Nordic Institute of Stage and Studio (NISS)
- Motto: Education for stage and studio, film and art
- Type: Private college
- Established: 1984
- Rector: Jørgen H. V. Gjerdrum (2007-)
- Students: 600 (2007)
- Location: Oslo, Norway
- Campus: Urban
- Website: www.niss.no

= Nordic Institute of Stage and Studio =

The Nordic Institute of Stage and Studio (Nordisk Institutt for Scene og Studio) is a private college located in Oslo, Norway. It focuses on subjects related to stage, studio, film and television, and is one of the largest educational centers in the Nordic countries with this specific theme.

It was founded as Norsk Lydskole (Norwegian School of Sound) in 1985, the school has since expanded to include several courses related to performing arts.
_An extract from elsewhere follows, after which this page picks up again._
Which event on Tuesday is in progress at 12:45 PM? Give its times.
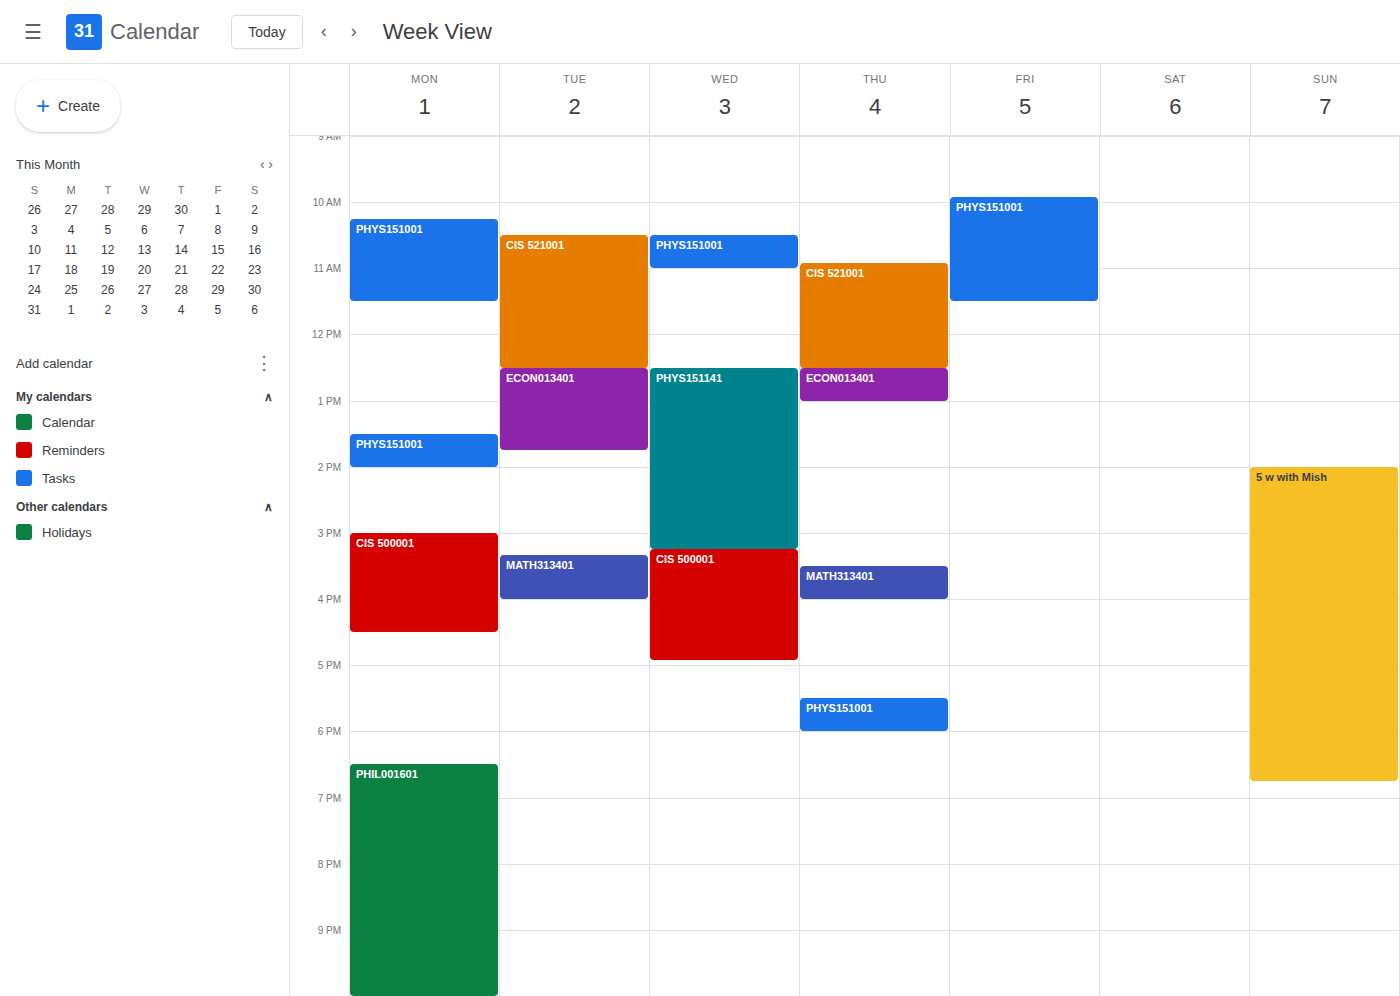
"ECON013401", 12:30 PM to 1:45 PM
The course Popular Music has an option of entering year three of a bachelor's degree at the University of Wolverhampton, studying BA Popular Music or BA Music Technology & Popular Music.

Since 2007, it has been owned by the investment company Anthon B Nilsen.

In 2014, Westerdals Oslo School of Arts, Communication and Technology was established as a result of the merger of the three colleges Westerdals School of Communication, NISS (Nordic Institute of Stage and Studio) and NITH (The Norwegian School of Information Technology).